Extracted data entries:
++++++++
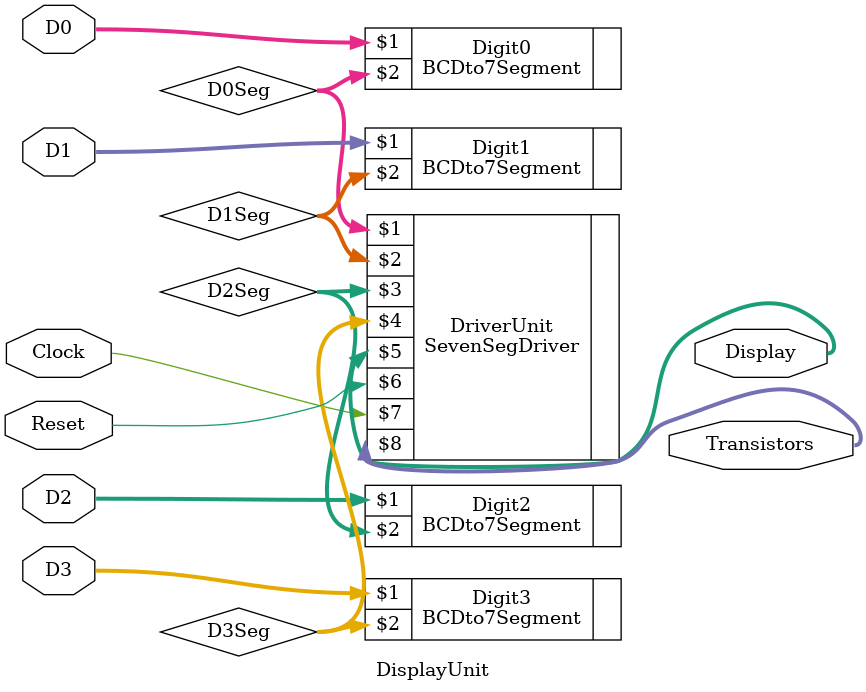
<source format=v>
`timescale 1ns / 1ps
module DisplayUnit(D0,D1,D2,D3, Reset, Clock, Display, Transistors);	 
input [3:0] D0,D1,D2,D3;
input Reset, Clock;
output [7:0] Display;
output [3:0] Transistors;
wire [7:0] D0Seg, D1Seg, D2Seg, D3Seg;

	 //module BCDto7Segment (BCDnumber,SEGMENTS);
	BCDto7Segment Digit0(D0,D0Seg);
	BCDto7Segment Digit1(D1,D1Seg);
	BCDto7Segment Digit2(D2,D2Seg);
	BCDto7Segment Digit3(D3,D3Seg);

//module SevenSegDriver(D3, D2, D1, D0, Display, Reset, Clock, Select) ;
 SevenSegDriver DriverUnit(D0Seg,D1Seg,D2Seg,D3Seg, Display, Reset, Clock,Transistors) ;	


endmodule

</source>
++++++++
**Task details**
Return every line above exactly, omitting images.

**Task response**
<source format=v>
`timescale 1ns / 1ps
module DisplayUnit(D0,D1,D2,D3, Reset, Clock, Display, Transistors);	 
input [3:0] D0,D1,D2,D3;
input Reset, Clock;
output [7:0] Display;
output [3:0] Transistors;
wire [7:0] D0Seg, D1Seg, D2Seg, D3Seg;

	 //module BCDto7Segment (BCDnumber,SEGMENTS);
	BCDto7Segment Digit0(D0,D0Seg);
	BCDto7Segment Digit1(D1,D1Seg);
	BCDto7Segment Digit2(D2,D2Seg);
	BCDto7Segment Digit3(D3,D3Seg);

//module SevenSegDriver(D3, D2, D1, D0, Display, Reset, Clock, Select) ;
 SevenSegDriver DriverUnit(D0Seg,D1Seg,D2Seg,D3Seg, Display, Reset, Clock,Transistors) ;	


endmodule

</source>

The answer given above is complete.